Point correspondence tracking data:

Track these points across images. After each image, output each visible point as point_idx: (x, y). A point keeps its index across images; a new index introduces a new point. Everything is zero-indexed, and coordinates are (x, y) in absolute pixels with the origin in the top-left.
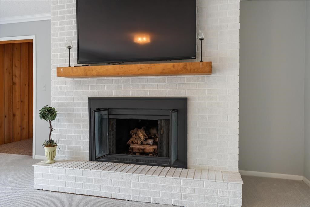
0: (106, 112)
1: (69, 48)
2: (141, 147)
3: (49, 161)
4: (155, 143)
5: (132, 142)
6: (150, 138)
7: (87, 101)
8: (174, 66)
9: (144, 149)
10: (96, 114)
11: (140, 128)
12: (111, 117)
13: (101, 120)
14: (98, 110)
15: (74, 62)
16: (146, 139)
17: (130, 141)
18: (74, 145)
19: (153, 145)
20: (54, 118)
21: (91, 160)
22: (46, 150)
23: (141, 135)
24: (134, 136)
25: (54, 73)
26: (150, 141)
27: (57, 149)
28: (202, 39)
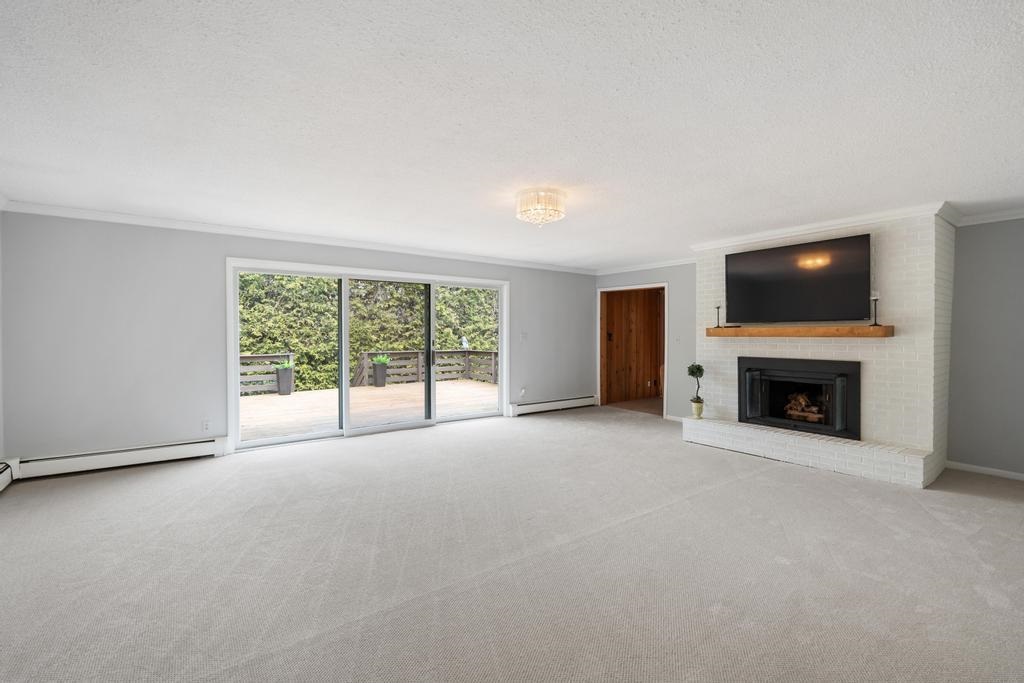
0: (758, 373)
1: (718, 308)
2: (802, 414)
3: (696, 416)
4: (819, 412)
5: (791, 409)
6: (815, 405)
7: (737, 361)
8: (837, 330)
9: (806, 417)
10: (747, 374)
11: (802, 393)
12: (763, 377)
13: (753, 380)
14: (749, 370)
15: (723, 322)
16: (807, 406)
17: (788, 406)
18: (720, 404)
19: (819, 413)
20: (701, 375)
21: (740, 420)
22: (694, 405)
23: (802, 401)
24: (793, 402)
25: (701, 332)
26: (814, 409)
27: (704, 407)
28: (876, 300)
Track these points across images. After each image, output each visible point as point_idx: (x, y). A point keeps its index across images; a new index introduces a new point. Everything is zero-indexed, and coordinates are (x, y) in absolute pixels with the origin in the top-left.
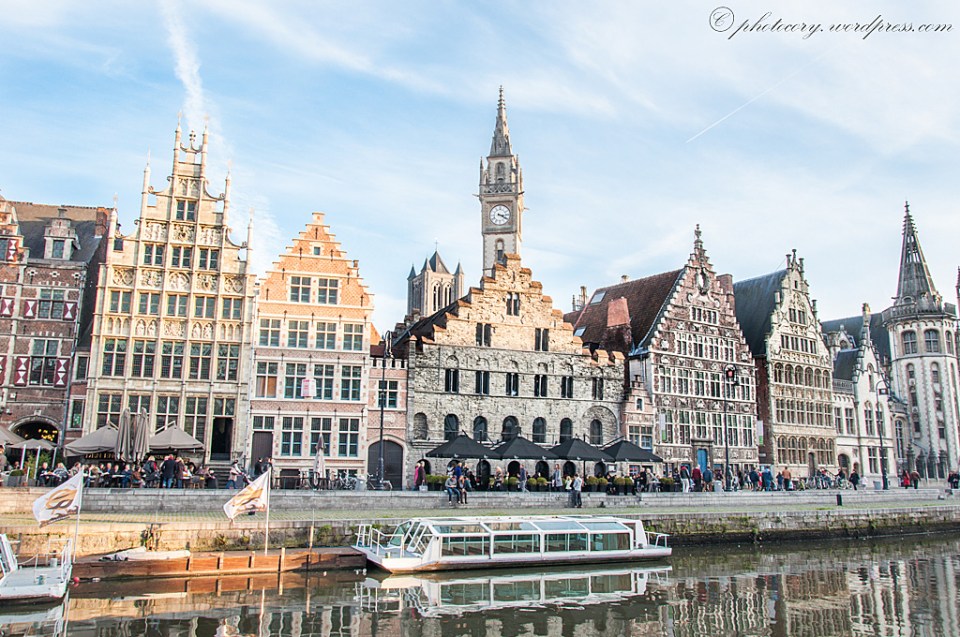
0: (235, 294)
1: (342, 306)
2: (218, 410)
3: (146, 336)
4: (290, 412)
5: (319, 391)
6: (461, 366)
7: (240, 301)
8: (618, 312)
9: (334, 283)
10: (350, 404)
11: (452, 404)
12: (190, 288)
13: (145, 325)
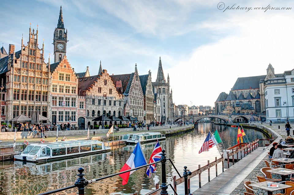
0: (46, 77)
1: (71, 82)
2: (43, 110)
3: (24, 89)
4: (60, 110)
5: (66, 104)
6: (96, 98)
7: (48, 79)
8: (119, 84)
9: (69, 75)
10: (74, 108)
11: (94, 108)
12: (35, 75)
13: (24, 85)
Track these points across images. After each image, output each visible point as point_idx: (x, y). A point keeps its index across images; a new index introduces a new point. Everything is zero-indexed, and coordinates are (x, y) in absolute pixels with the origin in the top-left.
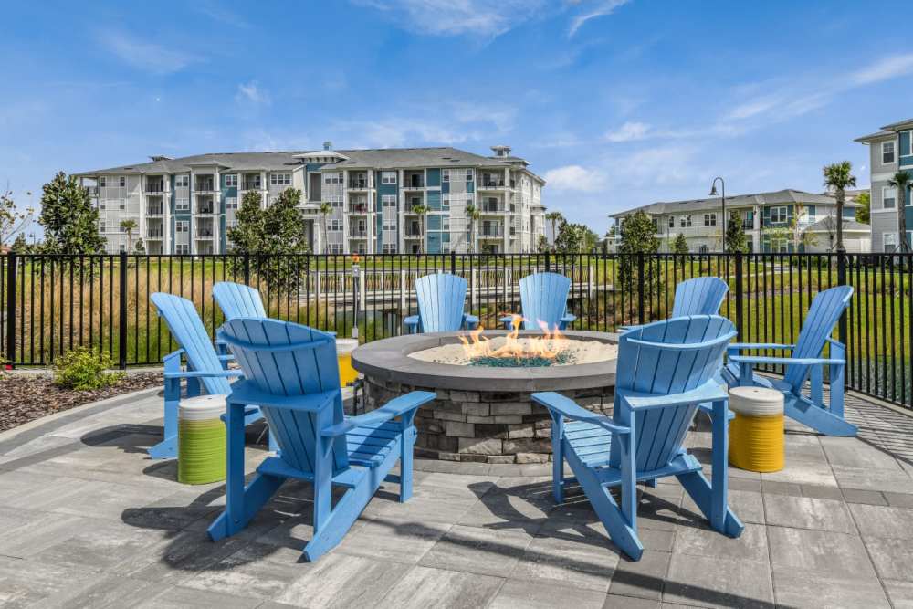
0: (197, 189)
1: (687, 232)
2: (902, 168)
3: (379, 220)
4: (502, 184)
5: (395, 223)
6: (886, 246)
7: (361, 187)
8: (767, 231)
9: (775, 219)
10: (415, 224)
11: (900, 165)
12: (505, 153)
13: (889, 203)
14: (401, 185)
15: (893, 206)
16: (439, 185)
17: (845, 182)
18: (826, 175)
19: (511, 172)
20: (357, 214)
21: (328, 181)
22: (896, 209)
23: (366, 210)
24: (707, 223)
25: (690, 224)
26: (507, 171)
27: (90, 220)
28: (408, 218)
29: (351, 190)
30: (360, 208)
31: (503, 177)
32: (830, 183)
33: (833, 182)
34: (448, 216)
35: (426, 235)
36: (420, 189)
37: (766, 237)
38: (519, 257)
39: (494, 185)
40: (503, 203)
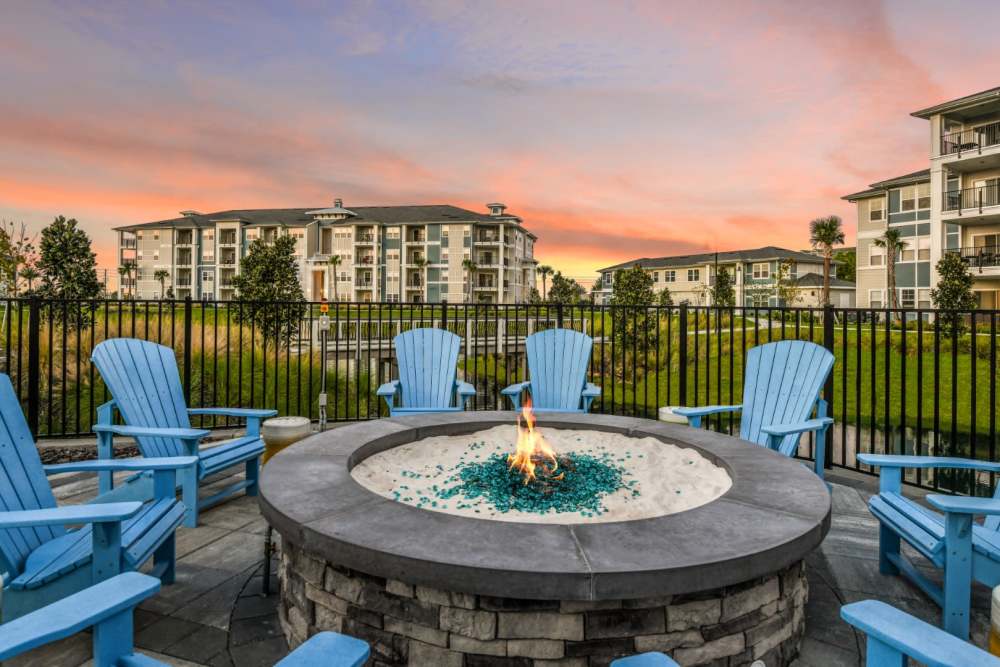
0: (221, 242)
1: (671, 286)
2: (891, 225)
3: (383, 271)
4: (497, 239)
5: (397, 275)
6: (872, 303)
7: (367, 241)
8: (748, 287)
9: (757, 275)
10: (416, 276)
11: (889, 222)
12: (500, 210)
13: (874, 260)
14: (404, 239)
15: (880, 263)
16: (437, 240)
17: (833, 239)
18: (814, 232)
19: (506, 229)
20: (364, 266)
21: (337, 235)
22: (884, 266)
23: (371, 263)
24: (690, 279)
25: (673, 279)
26: (502, 227)
27: (88, 265)
28: (409, 271)
29: (358, 244)
30: (366, 260)
31: (498, 233)
32: (817, 240)
33: (822, 238)
34: (446, 269)
35: (426, 286)
36: (421, 244)
37: (748, 292)
38: (514, 308)
39: (488, 240)
40: (498, 257)
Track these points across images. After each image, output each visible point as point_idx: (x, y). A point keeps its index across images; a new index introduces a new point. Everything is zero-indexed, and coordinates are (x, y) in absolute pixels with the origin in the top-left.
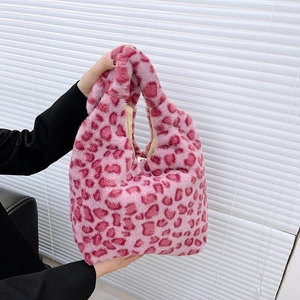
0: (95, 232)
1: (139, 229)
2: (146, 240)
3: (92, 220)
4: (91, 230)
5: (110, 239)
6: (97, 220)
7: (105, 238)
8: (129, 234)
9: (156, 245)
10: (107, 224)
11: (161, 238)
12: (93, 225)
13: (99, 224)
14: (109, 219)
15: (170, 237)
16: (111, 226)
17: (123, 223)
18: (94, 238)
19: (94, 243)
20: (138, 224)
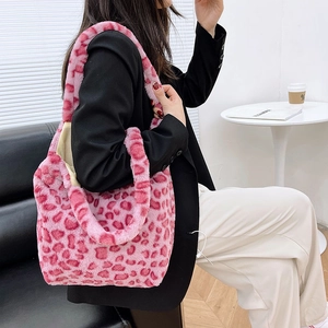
0: (52, 253)
1: (92, 253)
2: (100, 264)
3: (50, 241)
4: (49, 250)
5: (65, 260)
6: (54, 241)
7: (60, 258)
8: (83, 258)
9: (109, 269)
10: (63, 246)
11: (114, 263)
12: (51, 246)
13: (56, 245)
14: (64, 241)
15: (123, 263)
16: (66, 248)
17: (77, 246)
18: (51, 258)
19: (51, 263)
20: (92, 248)
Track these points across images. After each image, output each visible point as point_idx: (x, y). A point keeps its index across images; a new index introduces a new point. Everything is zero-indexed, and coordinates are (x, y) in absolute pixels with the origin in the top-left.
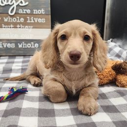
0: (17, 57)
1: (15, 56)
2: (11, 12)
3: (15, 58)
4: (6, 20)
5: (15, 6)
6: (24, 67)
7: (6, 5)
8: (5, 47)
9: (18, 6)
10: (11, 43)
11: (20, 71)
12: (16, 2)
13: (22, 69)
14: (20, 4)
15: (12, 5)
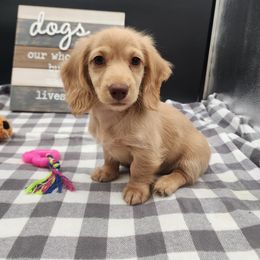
0: (68, 115)
1: (66, 113)
2: (64, 45)
3: (64, 117)
4: (54, 57)
5: (69, 36)
6: (73, 136)
7: (56, 34)
8: (51, 98)
9: (74, 36)
10: (60, 93)
11: (67, 141)
12: (72, 30)
13: (70, 138)
14: (78, 34)
15: (64, 35)
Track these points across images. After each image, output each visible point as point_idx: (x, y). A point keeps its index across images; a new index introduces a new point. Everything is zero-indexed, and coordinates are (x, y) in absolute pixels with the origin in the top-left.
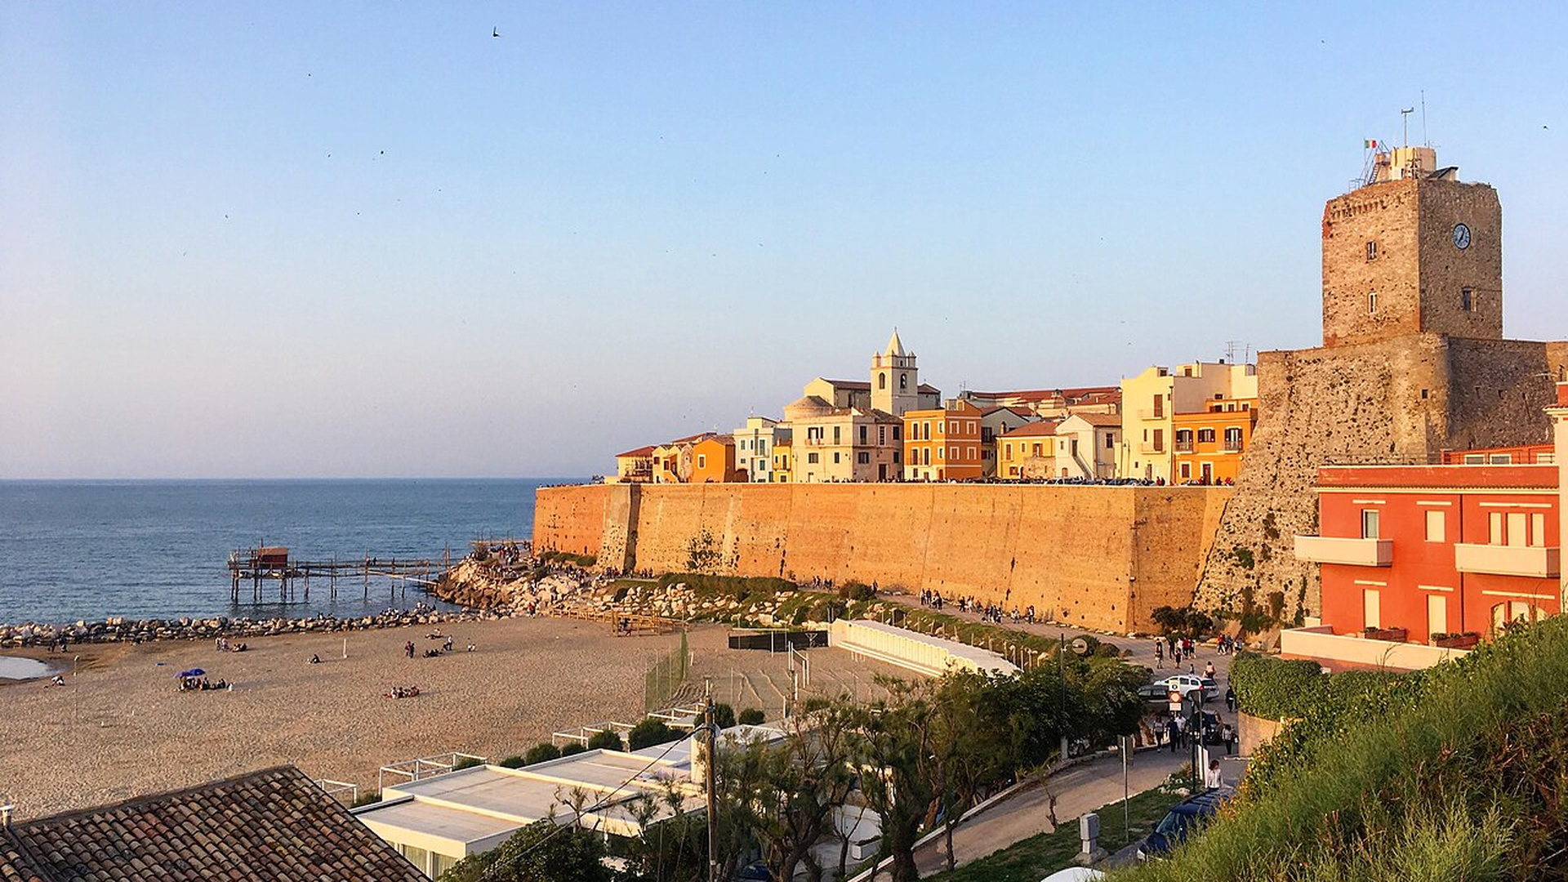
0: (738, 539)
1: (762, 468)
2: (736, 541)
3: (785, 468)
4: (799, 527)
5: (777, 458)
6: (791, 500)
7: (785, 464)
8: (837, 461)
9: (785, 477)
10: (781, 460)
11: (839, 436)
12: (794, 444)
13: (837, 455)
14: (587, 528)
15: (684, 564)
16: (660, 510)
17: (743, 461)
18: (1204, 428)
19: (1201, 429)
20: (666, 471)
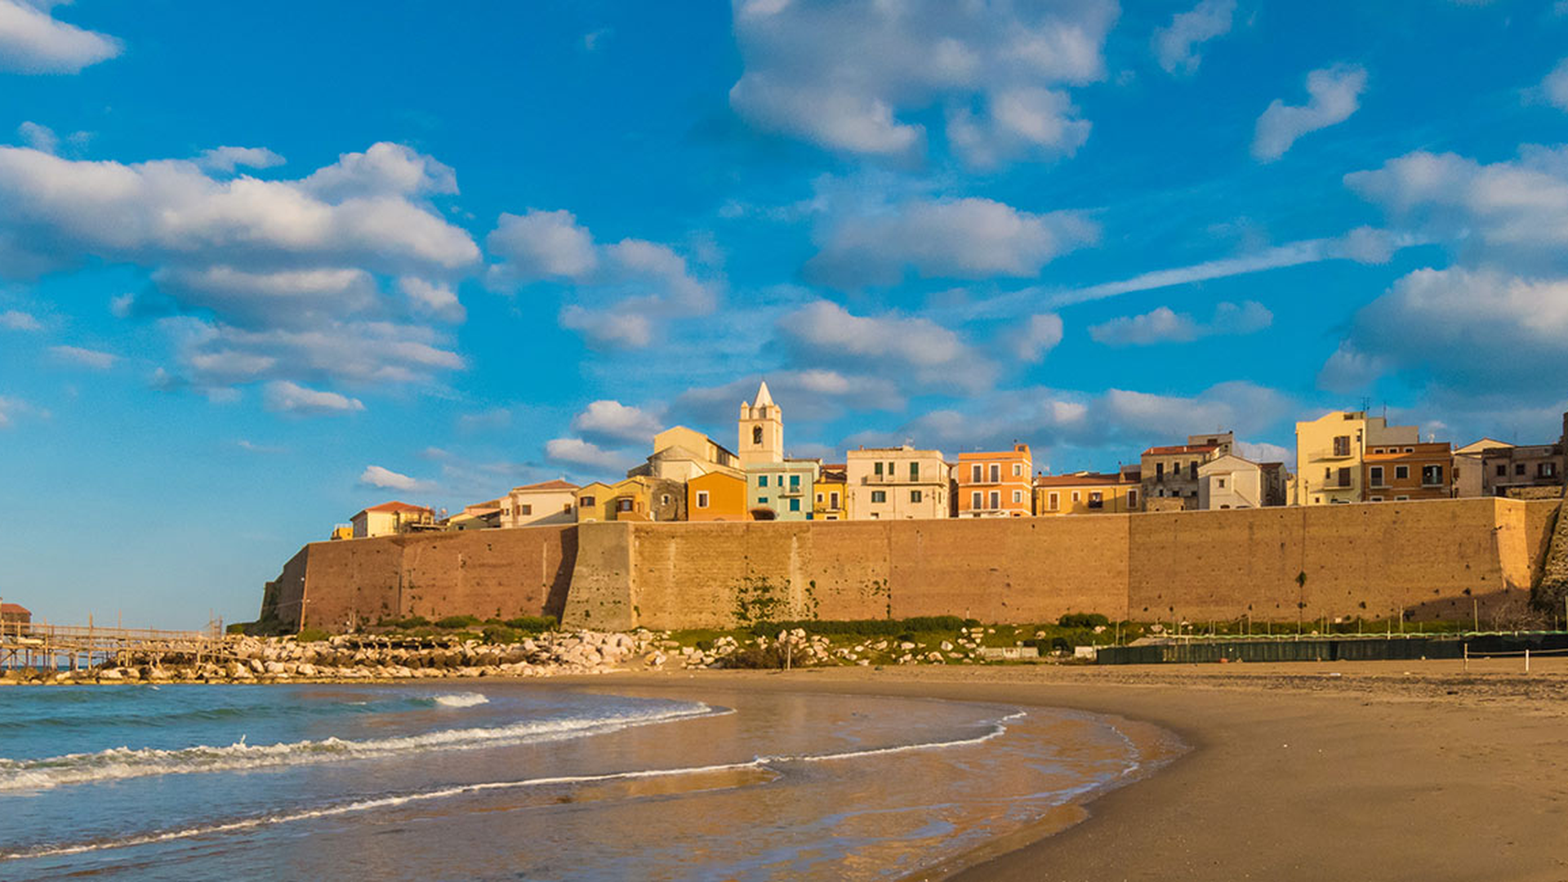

▶ **What you have to do**
Recast every line of the records above as a Markdown table with the columns Row and Line, numbering each row and dropping blank lines. Leave the picture markers out of the table.

▶ **Exercise answer**
| Row | Line |
|---|---|
| 1 | Track these points across images. After each image, output each visible point as point_idx: (x, y). A point keeps its index across images; a new index introduces a new point. Everything is zero-indexed, and coordinates are (x, y) in absolute pixels with the origin in the top-left. |
| 2 | 0: (106, 112) |
| 3 | 1: (69, 48) |
| 4 | 2: (141, 147) |
| 5 | 3: (49, 161) |
| 6 | 4: (155, 143) |
| 7 | 5: (132, 142) |
| 8 | 6: (150, 138) |
| 9 | 7: (87, 101) |
| 10 | 8: (174, 66) |
| 11 | 9: (144, 149) |
| 12 | 10: (96, 114) |
| 13 | 11: (140, 128) |
| 14 | 12: (111, 117) |
| 15 | 13: (101, 120) |
| 16 | 14: (98, 110) |
| 17 | 15: (74, 62) |
| 18 | 16: (146, 139) |
| 19 | 17: (130, 141) |
| 20 | 18: (74, 145) |
| 21 | 19: (153, 145) |
| 22 | 20: (54, 118) |
| 23 | 21: (91, 160) |
| 24 | 22: (46, 150) |
| 25 | 23: (141, 135) |
| 26 | 24: (134, 136) |
| 27 | 25: (54, 73) |
| 28 | 26: (150, 141) |
| 29 | 27: (57, 149) |
| 30 | 28: (202, 39) |
| 31 | 0: (758, 373) |
| 32 | 1: (718, 308) |
| 33 | 2: (802, 414) |
| 34 | 3: (696, 416) |
| 35 | 4: (819, 412) |
| 36 | 5: (791, 409) |
| 37 | 6: (815, 405) |
| 38 | 7: (737, 361) |
| 39 | 8: (837, 330) |
| 40 | 9: (806, 417) |
| 41 | 10: (747, 374) |
| 42 | 11: (802, 393) |
| 43 | 12: (763, 377) |
| 44 | 13: (753, 380) |
| 45 | 14: (749, 370) |
| 46 | 15: (723, 322) |
| 47 | 16: (807, 406) |
| 48 | 17: (788, 406) |
| 49 | 18: (720, 404) |
| 50 | 19: (819, 413) |
| 51 | 20: (701, 375) |
| 52 | 21: (740, 420) |
| 53 | 22: (694, 405) |
| 54 | 23: (802, 401) |
| 55 | 24: (793, 402) |
| 56 | 25: (701, 332) |
| 57 | 26: (814, 409) |
| 58 | 27: (704, 407) |
| 59 | 28: (876, 300) |
| 60 | Track these points across images. After each image, output each visible point as point_idx: (x, y). A point keeps its index across images; a new index introduces a new point. Everything is zero-indexed, and coordinates are (x, y) in absolute pixels with the origin in the top-left. |
| 61 | 0: (235, 294) |
| 62 | 1: (342, 306) |
| 63 | 2: (218, 410) |
| 64 | 3: (146, 336) |
| 65 | 4: (290, 412) |
| 66 | 5: (319, 391) |
| 67 | 6: (461, 366) |
| 68 | 7: (240, 301) |
| 69 | 8: (618, 312) |
| 70 | 9: (334, 283) |
| 71 | 10: (350, 404) |
| 72 | 11: (452, 404) |
| 73 | 12: (190, 288) |
| 74 | 13: (145, 325) |
| 75 | 0: (46, 77) |
| 76 | 1: (71, 82) |
| 77 | 2: (43, 110) |
| 78 | 3: (24, 89) |
| 79 | 4: (60, 110) |
| 80 | 5: (66, 104) |
| 81 | 6: (96, 98) |
| 82 | 7: (48, 79) |
| 83 | 8: (119, 84) |
| 84 | 9: (69, 75) |
| 85 | 10: (74, 108) |
| 86 | 11: (94, 108) |
| 87 | 12: (35, 75) |
| 88 | 13: (24, 85) |
| 89 | Track these points across images. After each image, output each visible point as point_idx: (x, y). A point keeps its index across images; a new index introduces a new point. Everything is zero-indexed, and coordinates are (x, y) in absolute pixels with the origin in the top-left. |
| 90 | 0: (197, 189) |
| 91 | 1: (687, 232) |
| 92 | 2: (902, 168) |
| 93 | 3: (379, 220) |
| 94 | 4: (502, 184) |
| 95 | 5: (395, 223) |
| 96 | 6: (886, 246) |
| 97 | 7: (361, 187) |
| 98 | 8: (767, 231) |
| 99 | 9: (775, 219) |
| 100 | 10: (415, 224) |
| 101 | 11: (900, 165) |
| 102 | 12: (505, 153) |
| 103 | 13: (889, 203) |
| 104 | 14: (401, 185) |
| 105 | 15: (893, 206) |
| 106 | 16: (439, 185) |
| 107 | 17: (845, 182) |
| 108 | 18: (826, 175) |
| 109 | 19: (511, 172) |
| 110 | 20: (357, 214) |
| 111 | 21: (328, 181) |
| 112 | 22: (896, 209) |
| 113 | 23: (366, 210) |
| 114 | 24: (707, 223) |
| 115 | 25: (690, 224) |
| 116 | 26: (507, 171) |
| 117 | 27: (90, 220) |
| 118 | 28: (408, 218) |
| 119 | 29: (351, 190) |
| 120 | 30: (360, 208) |
| 121 | 31: (503, 177) |
| 122 | 32: (830, 183) |
| 123 | 33: (833, 182) |
| 124 | 34: (448, 216) |
| 125 | 35: (426, 235) |
| 126 | 36: (420, 189) |
| 127 | 37: (766, 237) |
| 128 | 38: (519, 257) |
| 129 | 39: (494, 185) |
| 130 | 40: (503, 203) |
| 131 | 0: (221, 242) |
| 132 | 1: (671, 286) |
| 133 | 2: (891, 225) |
| 134 | 3: (383, 271) |
| 135 | 4: (497, 239) |
| 136 | 5: (397, 275) |
| 137 | 6: (872, 303) |
| 138 | 7: (367, 241) |
| 139 | 8: (748, 287) |
| 140 | 9: (757, 275) |
| 141 | 10: (416, 276) |
| 142 | 11: (889, 222) |
| 143 | 12: (500, 210) |
| 144 | 13: (874, 260) |
| 145 | 14: (404, 239) |
| 146 | 15: (880, 263) |
| 147 | 16: (437, 240) |
| 148 | 17: (833, 239) |
| 149 | 18: (814, 232) |
| 150 | 19: (506, 229) |
| 151 | 20: (364, 266) |
| 152 | 21: (337, 235) |
| 153 | 22: (884, 266) |
| 154 | 23: (371, 263) |
| 155 | 24: (690, 279) |
| 156 | 25: (673, 279) |
| 157 | 26: (502, 227) |
| 158 | 27: (88, 265) |
| 159 | 28: (409, 271) |
| 160 | 29: (358, 244) |
| 161 | 30: (366, 260) |
| 162 | 31: (498, 233) |
| 163 | 32: (817, 240) |
| 164 | 33: (822, 238) |
| 165 | 34: (446, 269) |
| 166 | 35: (426, 286) |
| 167 | 36: (421, 244) |
| 168 | 37: (748, 292) |
| 169 | 38: (514, 308) |
| 170 | 39: (488, 240) |
| 171 | 40: (498, 257) |
| 172 | Track these points across images. After each image, output each visible point as point_idx: (x, y). A point keeps its index across images; a new index introduces a new point. Everything is zero-indexed, and coordinates are (x, y) in absolute pixels with the origin in the top-left. |
| 173 | 0: (95, 232) |
| 174 | 1: (139, 229) |
| 175 | 2: (146, 240) |
| 176 | 3: (92, 220) |
| 177 | 4: (91, 230) |
| 178 | 5: (110, 239) |
| 179 | 6: (97, 220) |
| 180 | 7: (105, 238) |
| 181 | 8: (129, 234) |
| 182 | 9: (156, 245) |
| 183 | 10: (107, 224) |
| 184 | 11: (161, 238) |
| 185 | 12: (93, 225) |
| 186 | 13: (99, 224) |
| 187 | 14: (109, 219) |
| 188 | 15: (170, 237) |
| 189 | 16: (111, 226) |
| 190 | 17: (123, 223) |
| 191 | 18: (94, 238) |
| 192 | 19: (94, 243) |
| 193 | 20: (138, 224) |
| 194 | 0: (52, 253) |
| 195 | 1: (92, 253) |
| 196 | 2: (100, 264) |
| 197 | 3: (50, 241) |
| 198 | 4: (49, 250) |
| 199 | 5: (65, 260) |
| 200 | 6: (54, 241) |
| 201 | 7: (60, 258) |
| 202 | 8: (83, 258) |
| 203 | 9: (109, 269) |
| 204 | 10: (63, 246) |
| 205 | 11: (114, 263) |
| 206 | 12: (51, 246) |
| 207 | 13: (56, 245) |
| 208 | 14: (64, 241) |
| 209 | 15: (123, 263) |
| 210 | 16: (66, 248) |
| 211 | 17: (77, 246) |
| 212 | 18: (51, 258) |
| 213 | 19: (51, 263) |
| 214 | 20: (92, 248) |
| 215 | Track these points across images. After each image, output each visible point as point_idx: (x, y). A point keeps its index across images; a new index introduces a new point. Everything is zero-indexed, and coordinates are (x, y) in absolute pixels with the origin in the top-left. |
| 216 | 0: (17, 57) |
| 217 | 1: (15, 56) |
| 218 | 2: (11, 12) |
| 219 | 3: (15, 58) |
| 220 | 4: (6, 20) |
| 221 | 5: (15, 6) |
| 222 | 6: (24, 67) |
| 223 | 7: (6, 5) |
| 224 | 8: (5, 47) |
| 225 | 9: (18, 6) |
| 226 | 10: (11, 43) |
| 227 | 11: (20, 71) |
| 228 | 12: (16, 2) |
| 229 | 13: (22, 69) |
| 230 | 14: (20, 4) |
| 231 | 15: (12, 5) |
| 232 | 0: (68, 115) |
| 233 | 1: (66, 113) |
| 234 | 2: (64, 45) |
| 235 | 3: (64, 117) |
| 236 | 4: (54, 57) |
| 237 | 5: (69, 36) |
| 238 | 6: (73, 136) |
| 239 | 7: (56, 34) |
| 240 | 8: (51, 98) |
| 241 | 9: (74, 36) |
| 242 | 10: (60, 93) |
| 243 | 11: (67, 141) |
| 244 | 12: (72, 30) |
| 245 | 13: (70, 138) |
| 246 | 14: (78, 34) |
| 247 | 15: (64, 35) |
| 248 | Track these points across images. After each image, output each visible point as point_idx: (x, y). A point keeps its index across images; a new index introduces a new point. Everything is zero-indexed, and coordinates are (x, y) in absolute pixels with the origin in the top-left. |
| 249 | 0: (738, 539) |
| 250 | 1: (762, 468) |
| 251 | 2: (736, 541) |
| 252 | 3: (785, 468) |
| 253 | 4: (799, 527) |
| 254 | 5: (777, 458) |
| 255 | 6: (791, 500) |
| 256 | 7: (785, 464) |
| 257 | 8: (837, 461) |
| 258 | 9: (785, 477) |
| 259 | 10: (781, 460) |
| 260 | 11: (839, 436) |
| 261 | 12: (794, 444) |
| 262 | 13: (837, 455) |
| 263 | 14: (587, 528) |
| 264 | 15: (684, 564) |
| 265 | 16: (660, 510) |
| 266 | 17: (743, 461) |
| 267 | 18: (1204, 428) |
| 268 | 19: (1201, 429) |
| 269 | 20: (666, 471) |